Elizabeth McCracken's The Souvenir Museum begins with one of the funniest short stories I've read in a long time. It's about a short, round American who meets her newish boyfriend's angular English family all at once and utterly unprepared in damp Ireland, at the wedding of the middle of his three sisters.
The Valerts, like most McCracken characters, are wonderfully eccentric, but they are also as chilly and off-putting as the weather. Hilariously so. McCracken, who is married to English-born writer and illustrator Edward Carey, nails these brusque Brits, who dress like stable hands and are devoted to punishing country walks and scatological humor. When Sadie's boyfriend, whom she knows as Jack though his family calls him Lenny, asks how she's doing a few hours into their stay, she says, "I've had anxiety dreams more relaxing."
I had to stop reading "The Irish Wedding" several times to explain to my husband why I was laughing so hard. I kept thinking: I wish I were reading a whole book about these people.
Wish fulfilled, at least in part: Five of the 12 stories planted evenly throughout The Souvenir Museum involve Jack and Sadie. None are as funny as "The Irish Wedding," but they're all beguiling.
"Two Sad Clowns" scrolls back to Jack and Sadie's meeting at a winter puppet parade in Boston; the frigid night leads to an ill-lit bar and a shared good deed that they both know will make a good story, even if nothing else comes of their relationship. "The Get-Go" contrasts Jack's childhood, utterly lacking in coddling, with Sadie's intense and exclusive bond with her widowed mother.
In "A Splinter," 16-year-old runaway Lenny lands in an outlandish relationship with a controlling older English ventriloquist named Lottie who works him like a dummy and dubs him Jack, a better name for a "vent." (Just be back in time for school, his lackadaisical parents say, when he finally calls them.) By the time his sisters fetch him, he's beginning to think "about running away from running away, but where could he go?"
Fortunately, the other stories in this collection are equally adept. Like her beloved novels, The Giant's House (1996) and Bowlaway (2019), The Souvenir Museum is filled with appealing oddballs.
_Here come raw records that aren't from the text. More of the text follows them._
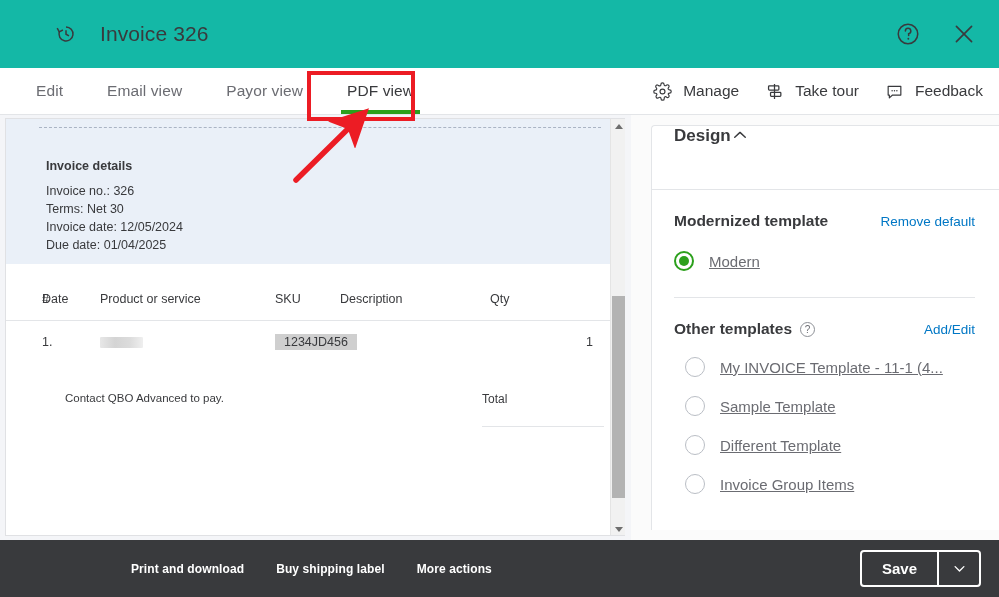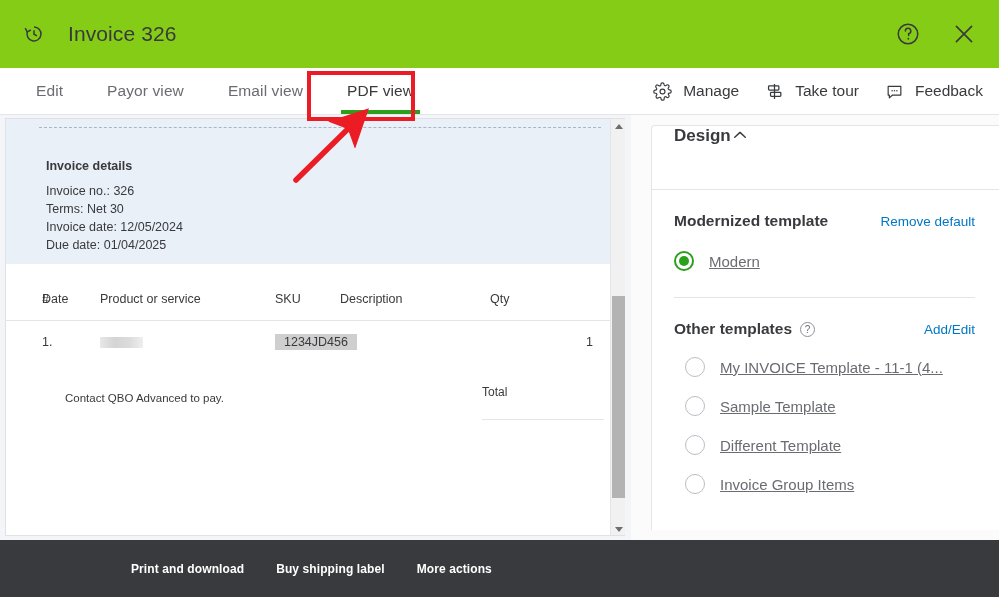--- a/index.html
+++ b/index.html
@@ -11,21 +11,21 @@
   }
   .app {
     position: relative;
     width: 999px; height: 597px;
     background: #ffffff;
   }
 
   
   .topbar {
     position: absolute; left: 0; top: 0; width: 999px; height: 68px;
-    background: #84cc16; display: flex; align-items: center;
+    background: #14b8a6; display: flex; align-items: center; padding-left: 32px;
   }
   .topbar-left { display: flex; align-items: center; padding-left: 22px; }
   .history-icon { width: 24px; height: 24px; color: #393a3d; display: block; }
   .invoice-title {
     margin-left: 22px; font-size: 21px; color: #393a3d;
     letter-spacing: .1px; font-weight: 400;
   }
   .topbar-right {
     margin-left: auto; display: flex; align-items: center;
     padding-right: 22px; gap: 30px;
@@ -106,21 +106,21 @@
     display: inline-block; width: 43px; height: 11px;
     background: linear-gradient(90deg,#e7e7e7 0%,#d4d4d4 35%,#dcdcdc 70%,#efefef 100%);
     border-radius: 1px; vertical-align: middle;
   }
   .sku-hl { background: #cfcfcf; padding: 1px 9px; }
   .foot-row { position: relative; height: 66px; }
   .foot-note {
     position: absolute; left: 59px; top: 28px;
     font-size: 11.5px; color: #393a3d;
   }
-  .total-box { position: absolute; left: 476px; top: 21px; width: 122px; }
+  .total-box { position: absolute; left: 476px; top: 28px; width: 122px; }
   .total-label { font-size: 12px; color: #393a3d; font-weight: 400; }
   .total-rule { margin-top: 20px; border-top: 1px solid #e3e5e8; }
 
   
   .vscroll {
     position: absolute; right: 0; top: 0; width: 15px; height: 418px;
     background: #f1f1f1; border-left: 1px solid #e4e4e4;
   }
   .sb-arrow {
     position: absolute; left: 0; width: 15px; height: 15px;
@@ -256,22 +256,22 @@
           <line x1="5" y1="5" x2="19" y2="19"></line>
             <line x1="19" y1="5" x2="5" y2="19"></line>
         </svg>
       </span>
     </div>
   </div>
 
   <div class="tabsrow">
     <div class="tabs">
       <div class="tab">Edit</div>
+      <div class="tab">Email view</div>
       <div class="tab">Payor view</div>
-      <div class="tab">Email view</div>
       <div class="tab active">PDF view</div>
     </div>
     <div class="tools">
       <div class="tool">
         <span>
           <svg viewBox="0 0 24 24" fill="none" stroke="currentColor" stroke-width="1.5">
             <circle cx="12" cy="12" r="3.1"></circle>
             <path d="M19.4 14.4a1.6 1.6 0 0 0 .33 1.77l.06.06a2 2 0 1 1-2.83 2.83l-.06-.06a1.6 1.6 0 0 0-1.77-.33 1.6 1.6 0 0 0-.97 1.47V21a2 2 0 0 1-4 0v-.11a1.6 1.6 0 0 0-1.05-1.47 1.6 1.6 0 0 0-1.77.33l-.06.06A2 2 0 1 1 4.4 17l.06-.06a1.6 1.6 0 0 0 .33-1.77 1.6 1.6 0 0 0-1.47-.97H3a2 2 0 0 1 0-4h.11a1.6 1.6 0 0 0 1.47-1.05 1.6 1.6 0 0 0-.33-1.77L4.2 7.3A2 2 0 1 1 7 4.47l.06.06a1.6 1.6 0 0 0 1.77.33H9a1.6 1.6 0 0 0 .97-1.47V3a2 2 0 0 1 4 0v.11a1.6 1.6 0 0 0 .97 1.47 1.6 1.6 0 0 0 1.77-.33l.06-.06A2 2 0 1 1 19.6 7l-.06.06a1.6 1.6 0 0 0-.33 1.77V9a1.6 1.6 0 0 0 1.47.97H21a2 2 0 0 1 0 4h-.11a1.6 1.6 0 0 0-1.47.97z"></path>
           </svg>
         </span>
@@ -421,20 +421,29 @@
     </div>
   </div>
 
   <div class="bottombar">
     <div class="bb-left">
       <span class="bb-link">Print and download</span>
       <span class="bb-link">Buy shipping label</span>
       <span class="bb-link">More actions</span>
     </div>
     <div class="bb-right">
+      <div class="btn-split">
+        <span class="lbl">Save</span>
+        <span class="sep"></span>
+        <span class="car">
+          <svg class="caret" viewBox="0 0 24 24" fill="none" stroke="currentColor" stroke-width="2.2" stroke-linecap="round" stroke-linejoin="round">
+            <polyline points="5,9 12,16 19,9"></polyline>
+          </svg>
+        </span>
+      </div>
     </div>
   </div>
 
   <div class="anno-box"></div>
   <svg class="anno-arrow" width="110" height="90" viewBox="0 0 110 90">
     <defs>
       <marker id="ah" markerWidth="7" markerHeight="7" refX="4.2" refY="3.5" orient="auto">
         <polygon points="0,0 7,3.5 0,7 1.6,3.5" fill="#ec1c24"></polygon>
       </marker>
     </defs>

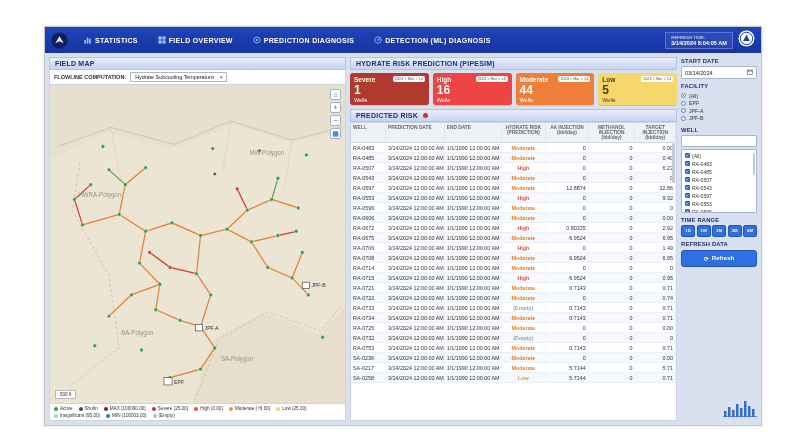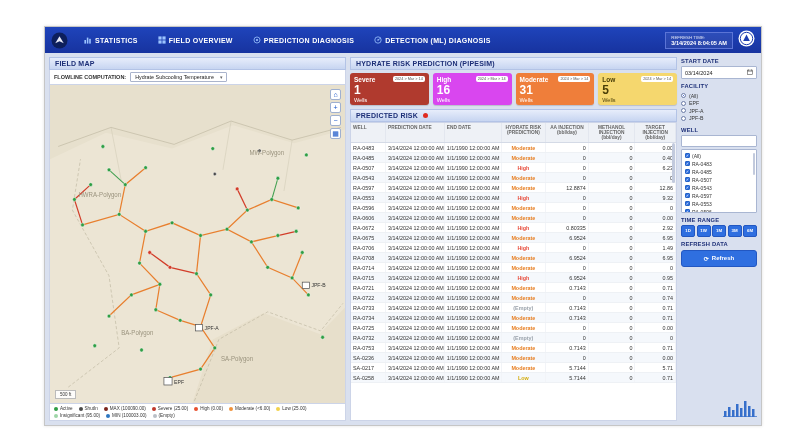--- a/index.html
+++ b/index.html
@@ -313,34 +313,34 @@
       </div>
       <div class="cards-row">
           <div class="risk-card" style="background: rgb(176, 58, 46); color: rgb(255, 255, 255);">
             <div class="card-top">
               <span class="card-label">Severe</span>
               <span class="card-pill">2024 &gt; Mar &gt; 14</span>
             </div>
             <div class="card-count">1</div>
             <div class="card-unit">Wells</div>
           </div>
-          <div class="risk-card" style="background: #d946ef; color: rgb(255, 255, 255);">
+          <div class="risk-card" style="background: #ef4444; color: rgb(255, 255, 255);">
             <div class="card-top">
               <span class="card-label">High</span>
               <span class="card-pill">2024 &gt; Mar &gt; 14</span>
             </div>
             <div class="card-count">16</div>
             <div class="card-unit">Wells</div>
           </div>
           <div class="risk-card" style="background: rgb(239, 126, 58); color: rgb(255, 255, 255);">
             <div class="card-top">
               <span class="card-label">Moderate</span>
               <span class="card-pill">2024 &gt; Mar &gt; 14</span>
             </div>
-            <div class="card-count">31</div>
+            <div class="card-count">44</div>
             <div class="card-unit">Wells</div>
           </div>
           <div class="risk-card" style="background: rgb(245, 215, 110); color: rgb(74, 63, 8);">
             <div class="card-top">
               <span class="card-label">Low</span>
               <span class="card-pill">2024 &gt; Mar &gt; 14</span>
             </div>
             <div class="card-count">5</div>
             <div class="card-unit">Wells</div>
           </div>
The accent here is on expats who don't quite know where they belong, single parents, and hard-working performers like puppeteers and balloon artists who entertain on cruise ships and ferries. Her characters are drawn to off-beat museums and junk shops that preserve and evoke peculiar aspects of history "as you moved toward death."
The title character of "Mistress Mickle All at Sea" is an American who plays the nasty villainess on a popular British children's television game show. Her real name is Jenny Early, "though 49 seemed to her too old to be Jenny and too late to be Early," she thinks. On a ferry back to England after visiting her ne'er-do-well brother in Rotterdam, she's at a crossroads in her life. Literally thrown off balance by the choppy sea, she thinks, "as she often did when she saw an opportunity — of doing away with herself." But such contemplations, we're told, were "a lifelong habit ... a not-quite-urge." This tale, like much of McCracken's work, captures the mixed bag that characterizes most people's lives.
McCracken, herself, is a hard-working performer, an acrobat who dazzles with her verbal flexibility and lands the end of each tightly composed story with incredible skill — and feeling. Her inimitable images heighten the delight: Mistress Mickle recognizes her misanthropic middle age as a form of "spiritual arthritis." A leatherette armchair strikes Jack as "seemingly made of the skins of Gideon bibles." A made bed is "a love letter you mailed to yourself in the morning that arrived at the end of the day."
Although not as dark as Thunderstruck, McCracken's 2014 collection, these stories, too, encompass soul-sapping loneliness, loss, and sadness. When "bakelite-eyed" Jack asks 21-year-old Sadie what her name is short for, she quips, "Sadness." McCracken writes, "She wanted love so badly the longing felt like organ failure, but it was the longing itself that had rendered her unlovable, the way the starving are eventually unable to digest food."
And yet — McCracken's characters do fall in love, and when they have children, they love them to distraction. To be a parent in McCracken's fiction is intense and nervewracking, and means confronting at least the possibility of loss. Offspring die of overdose, suicide, a drunken driving accident. The older gay father in "Robinson Crusoe at the Waterpark," haunted by a past water trauma, is spooked by the wave machine and sees his young son's skinny rib cage as "an upturned rowboat."
McCracken's writing is never dull. She ends this fantastic collection with a second English wedding and its aftermath, nearly 20 years after the first, delivering happiness tempered by sobering circumstances — and a satisfying symmetry. I just hope we haven't heard the last of Sadie and Jack.